Quatre visages des data

A l’heure où tout est data, je propose quatre visages des data selon une perspective généalogique de ce terme d’origine latine.

Les données immédiates de l’expérience

On traduit datum – le singulier de data – par donné(e). Et le mot dérive effectivement du verbe do / dare auquel l’ensemble des traductions suivantes se rattachent : donner, offrir, confier, remettre, admettre, accorder, permettre, concéder, présenter (source wiktionary).

Parler de data n’a de sens que dans le cadre de l’avènement du sujet dans la philosophie moderne Cartésienne, ce sujet qui reçoit les données du “monde extérieur”. C’est d’ailleurs en débat avec Descartes que Locke rejettera la notion “d’idée innée” en prônant un empirisme selon lequel nos idées ne sont pas déjà là, a priori, mais proviennent des données immédiates de l’expérience.

Le mot a ensuite pris un sens particulier au début du 20° siècle avec les débats des philosophes anglo-saxons autour des “sense data”. Les “sense data” sont ce qui nous est donné au travers de la perception (on retrouve les “données immédiates de l’expérience de Locke). Tout un débat a eu lieu pour savoir quelle interprétation donner à ses “sense data” dans la mesure où l’on peut poser que notre rapport au monde et à la réalité est toujours médiatisée par ce que nous en percevons aux travers de nos sens.

Les data comme informations faisant l’objet d’un calcul

En tant que “matériau brut” fourni par nos sens, les data ont ce caractère de matière première de la perception en attente d’être traitée par l’esprit. Se met ainsi en place l’idée que l’esprit procède par calcul (approche cognitive de l’esprit), une computation sur la base des data que nous percevons.

Si, au début, les data relevaient du don ou de l’offrande, leur emploi dans les théories de la perception va les inscrire dans le champ sémantique du calcul : comme matière première de l’usine à calcul qu’est l’esprit cognitif.

C’est sur la base de ces débats que la philosophie analytique, autrichienne puis anglo-saxonne, va populariser une définition fort utile des data : les data sont des informations qui peuvent faire l’objet d’une production ou d’une manipulation par le calcul.

Les data comme information stockée

Avec le développement de l’informatique de la seconde partie du XX° siècle, les data vont être associées, en plus du calcul, à celui du stockage.
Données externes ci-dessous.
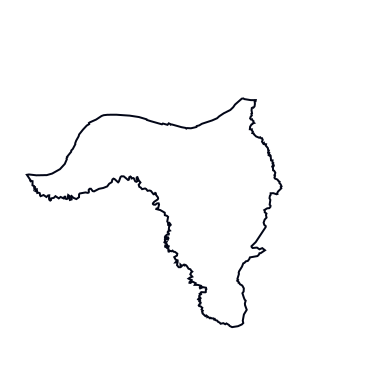 Karawang, Jawa Barat, Indonesia, rotated 315°
{"feature_id": "22746128B53840275251202", "entity_name": "Karawang", "entity_type": "district", "adm_level": 2, "iso_a3": "IDN", "parent_name": "Indonesia", "parent_adm1": "Jawa Barat", "projection": "orthographic", "projection_center": [107.411, -6.265], "detail": "fine", "context": "isolated", "style": "outline", "palette": "ink", "viewbox_px": 384, "rotation_deg": 315, "n_neighbors": 0, "source": "geoboundaries", "source_scale": "gbopen_adm2", "svg_char_len": 6059}
<svg xmlns="http://www.w3.org/2000/svg" viewBox="0 0 384 384"><g transform="rotate(315 192 192)"><path d="M116.4,277.8L117.2,278.8L117.4,281.2L115.6,281.9L115.7,283.6L114.4,283.8L114.1,284.9L113.6,285.3L113.7,289.2L114.8,289.4L114.9,290.7L114.3,291.3L115.1,291.8L115.4,294.0L116.2,294.1L116.7,295.5L117.8,296.6L117.5,297.9L118.3,298.0L118.1,299.4L118.9,300.9L118.6,302.0L119.2,303.9L119.1,305.4L121.4,306.9L122.0,309.0L123.4,309.3L124.1,312.2L123.9,313.3L124.8,315.9L129.6,319.4L133.6,320.9L135.6,320.9L136.9,318.9L142.1,315.3L147.4,314.0L149.5,309.5L150.6,308.2L153.1,306.8L153.1,305.4L154.0,303.3L156.1,299.2L158.1,298.9L160.5,296.8L161.4,293.7L160.7,291.1L161.2,289.4L160.8,289.1L161.4,288.3L161.2,286.8L162.5,286.7L162.6,285.6L167.3,283.1L167.8,282.2L169.2,281.4L174.6,280.1L177.8,278.7L179.0,279.2L181.0,279.1L182.7,280.2L185.1,279.9L186.7,279.2L193.0,283.6L195.0,283.6L196.4,283.0L197.3,283.8L202.4,284.8L202.0,281.4L199.2,280.2L198.6,277.2L195.3,274.5L195.2,273.3L195.7,272.4L201.6,272.5L219.3,268.9L220.0,268.3L219.9,266.3L221.0,264.3L223.9,262.9L226.6,262.8L228.0,260.6L229.4,259.9L229.1,257.8L230.2,256.7L230.3,255.9L233.6,256.7L235.3,258.1L237.0,257.9L237.9,257.1L237.9,255.9L241.8,253.0L242.4,251.2L244.4,249.8L245.4,249.7L246.7,248.5L248.7,250.4L250.2,253.4L251.0,253.8L251.3,253.1L253.1,252.5L257.8,252.5L258.3,251.2L259.3,251.3L260.1,249.2L260.2,247.3L261.2,246.7L260.9,245.3L261.2,243.7L260.2,241.2L260.4,240.2L262.1,239.3L262.0,238.6L262.5,238.2L263.3,238.1L264.6,237.2L265.1,235.0L264.7,234.0L266.6,231.8L266.6,230.8L267.2,230.6L267.5,231.5L268.4,231.3L268.5,230.4L269.0,230.2L269.0,229.0L270.0,228.9L270.1,227.5L271.3,226.6L270.3,225.5L273.3,221.9L273.4,220.5L272.5,221.1L272.3,220.1L273.2,219.9L273.4,219.1L274.2,218.8L273.9,218.4L273.3,218.7L273.7,217.8L275.6,217.0L275.3,216.5L276.7,214.6L277.0,211.2L278.1,210.6L277.0,209.2L277.5,208.3L276.6,208.3L277.1,205.9L278.9,205.1L279.5,203.5L278.9,203.1L278.9,201.5L277.9,201.2L276.6,198.0L276.6,195.1L277.0,194.3L276.3,193.0L277.7,192.4L277.9,190.4L278.6,190.0L277.3,188.5L279.3,186.9L281.8,186.3L282.6,186.7L283.3,186.4L284.7,187.1L284.6,186.4L285.6,185.4L285.4,184.3L285.9,183.0L285.0,182.4L285.1,181.1L286.9,180.2L288.4,180.2L289.3,178.7L290.1,178.8L291.8,176.4L293.7,174.9L294.7,175.2L295.0,175.8L296.7,175.7L298.8,174.2L300.6,171.9L301.2,172.7L302.1,172.1L298.6,168.7L294.7,163.3L294.5,162.2L293.2,161.2L284.3,160.6L281.0,161.2L277.1,161.1L270.1,158.8L264.7,157.7L261.9,157.6L256.8,155.6L247.3,150.8L244.2,150.0L241.9,148.7L241.1,149.2L236.3,146.2L233.7,143.3L232.8,143.1L232.8,142.2L230.4,138.7L225.4,129.8L224.5,129.3L224.7,128.6L224.1,127.0L222.2,127.2L219.8,123.0L218.6,122.9L212.8,112.5L211.0,109.0L211.3,108.5L207.5,101.5L201.9,93.9L193.0,83.7L186.8,77.6L183.8,75.2L181.8,74.3L175.5,73.0L169.0,70.5L167.9,70.3L167.3,71.3L164.6,70.6L159.0,70.8L152.9,71.5L151.1,72.5L146.4,73.8L143.8,75.0L143.3,75.7L138.1,77.3L136.0,77.3L135.0,78.1L128.5,78.8L128.5,79.2L127.1,79.5L126.7,80.3L121.9,82.2L114.8,82.5L106.2,80.1L101.3,77.4L93.8,70.2L89.1,64.3L87.4,63.1L86.2,69.2L85.7,69.4L85.5,70.3L86.2,70.5L86.9,71.6L83.9,74.5L84.5,76.1L83.5,77.3L84.1,77.6L82.4,78.8L83.6,79.1L83.2,79.9L84.1,80.4L83.2,81.2L82.1,81.0L82.3,81.6L83.0,81.9L81.9,83.3L83.1,84.1L83.5,85.2L82.1,87.1L82.0,87.9L84.9,89.2L85.5,92.6L87.9,92.7L88.7,93.4L86.1,95.7L85.6,96.7L85.7,97.8L86.5,98.0L87.8,96.9L90.1,98.4L92.5,98.4L93.3,102.3L95.6,102.6L96.6,105.6L98.5,105.2L99.0,105.7L97.7,107.1L98.5,108.5L99.3,108.6L102.3,106.6L102.6,109.0L101.0,109.0L100.0,111.3L101.6,112.1L103.4,109.6L104.0,109.6L104.0,112.1L105.2,115.2L108.4,115.8L110.5,113.8L111.6,113.7L116.4,117.0L117.6,118.8L118.4,119.3L119.1,119.1L120.4,117.5L121.8,117.3L122.8,118.2L122.4,121.1L123.2,122.3L128.5,124.0L132.1,126.4L136.0,128.1L139.3,127.6L142.2,128.3L144.5,126.9L145.9,127.0L146.4,128.0L146.6,132.9L147.7,132.9L152.0,130.9L153.2,131.0L154.8,132.7L155.3,138.3L156.1,138.6L158.1,137.2L159.4,137.5L159.5,138.4L158.8,139.7L160.3,140.5L160.5,141.3L159.4,144.3L159.9,145.5L161.2,145.8L162.5,143.1L163.3,142.6L163.9,142.9L162.6,146.0L162.3,148.8L159.4,149.2L158.4,151.1L158.9,152.6L158.7,154.7L161.3,156.3L161.7,157.5L161.4,159.7L163.1,161.0L163.7,162.2L163.2,166.4L163.7,166.8L165.3,166.6L165.5,167.3L164.5,168.7L164.1,171.7L163.3,172.8L162.5,173.0L158.4,172.2L156.3,172.4L155.9,172.8L155.9,173.7L157.0,175.0L159.3,175.4L160.4,176.4L159.8,177.6L156.8,179.4L155.1,178.6L154.7,178.8L156.8,182.4L158.1,187.3L156.4,189.2L157.4,191.1L157.5,192.7L153.7,195.3L153.2,197.3L154.2,197.8L153.9,199.6L153.3,199.5L153.0,198.1L152.4,197.8L151.8,198.6L152.8,200.2L151.5,200.2L149.2,202.0L149.1,203.7L147.5,202.9L146.6,203.1L146.2,203.5L146.3,205.0L145.5,205.6L144.0,204.4L141.8,204.4L141.8,205.3L143.0,207.2L142.6,208.1L141.5,208.5L141.3,206.0L140.5,205.3L140.2,205.7L140.5,207.2L139.8,207.2L139.1,206.6L138.4,207.5L136.9,208.1L137.0,208.8L138.4,209.4L137.2,209.8L137.3,211.2L136.9,212.2L136.1,212.3L135.9,211.4L135.3,210.9L134.3,211.7L134.8,213.0L136.6,213.0L137.2,213.9L136.8,214.2L134.8,214.2L135.0,216.0L133.8,216.7L133.3,217.6L133.7,218.0L134.9,218.1L135.6,219.4L136.8,219.7L136.7,221.1L137.6,222.3L138.0,225.2L136.5,226.3L133.4,225.5L132.6,228.2L133.5,230.2L132.7,231.0L131.7,230.0L130.5,230.1L131.5,231.0L131.6,231.8L129.7,233.1L129.4,235.7L130.5,236.9L131.6,237.2L132.1,237.0L132.0,235.7L132.5,235.2L132.5,236.3L133.2,237.3L135.0,237.7L134.9,238.8L135.9,239.1L136.0,240.6L135.3,243.8L136.2,245.5L135.8,247.1L135.9,248.5L134.3,248.4L132.6,249.0L132.3,252.1L130.1,251.1L128.3,250.8L129.0,253.2L129.6,253.9L128.9,254.6L127.6,254.1L126.5,254.0L126.0,254.4L126.6,255.2L129.0,255.7L130.1,259.1L128.3,259.6L130.3,261.6L132.1,264.8L131.9,266.1L131.0,265.6L130.6,264.8L129.8,265.2L129.6,265.9L132.5,267.1L134.2,269.6L133.4,270.9L132.7,270.9L131.0,272.5L130.4,272.3L127.9,269.5L127.3,269.3L127.0,269.8L125.7,269.5L125.8,270.6L124.2,270.3L123.4,270.7L123.0,273.2L121.2,273.7L121.2,273.2L121.9,272.7L121.8,272.0L120.4,272.2L120.8,274.4L119.0,274.6L120.1,274.9L120.0,276.3L119.0,276.9L118.2,276.6L116.6,276.9L116.4,277.8Z" fill="none" stroke="#020617" stroke-width="2"/></g></svg>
La chose était relativement inédite car jusqu’alors les data étaient toujours se qui se donnait sans pouvoir faire l’objet d’une mise en réserve : la data était reçu puis traitée, mais elle était évanescente.

A partir du moment où nous sommes mis à écrire pour les machines, il a bien fallu masser et stocker cette information qui doit être donnée à la machine.

Avec le développement du Software, il a fallu se rendre à l’évidence : les programmes n’étant plus des configurations Hardware, il existe donc des données qui sont des programmes, c’est à dire qui sont les écritures électroniques du calcul, de l’algorithme. Tous les programmes sont à présent des data, même si toutes les datas ne sont pas pour autant des programmes.

Les data comme objet de transfert

Après avoir été associées au calcul et au stockage, les data vont être associées, à la fin des années 90, au transfert ; renouant par certains aspects avec la définition latine originelle.

Regardons ainsi la définition que donne Roy Fielding dans sa thèse et qui est assez surprenante :

“A datum is an element of information that is transfered from a component, or received by a component, via a connector.” p. 11

Fielding précise :

“ this do not include information that is permanently resident or hidden within a component”.

Selon cette définition, si l’information ne fait pas l’objet d’un transfert entre différents composants d’une architecture logicielle, alors on ne peut pas parler de data.

Il faut que l’information « sorte du bois », qu’il y ait un transfert pour qu’elle puisse être qualifiée de data. La dimension de calculabilité et de stockage n’est plus ici déterminante.

A partir de ce moment, on peut dire que les questions de transfert sont des questions de data et, inversement, les questions de data sont des questions de transfert.

Les data dans l’écologie relationnelle des metadata

Il se trouve qu’une quatrième compréhension des data émerge au même moment que celle du transfert, il s’agit du discours sur les metadata en vertu duquel une data n’existe, et ne peut être utilisée, que pour autant qu’elle est qualifiée et catégorisée (elle a une signification explicite) par d’autres data, ces dernières étant explicitement qualifiées de metadata, c’est à dire des data de data.

C’est tout le discours et les débats autour des standards du web sémantique et du web de données qui a porté et continue de porter ce visage des data compris à partir de la question des metadata.

Les deux approches –  les data comme objet de transfert d’un côté et les data dans la perspective des metadata d’un autre côté – ne sont ni opposées ni incompatibles. C’est d’ailleurs ce que j’ai essayé de montrer en distinguant, mais sans les opposer, les démarches OpenAPI des démarches OpenData dans ApiCulture & DataCulture.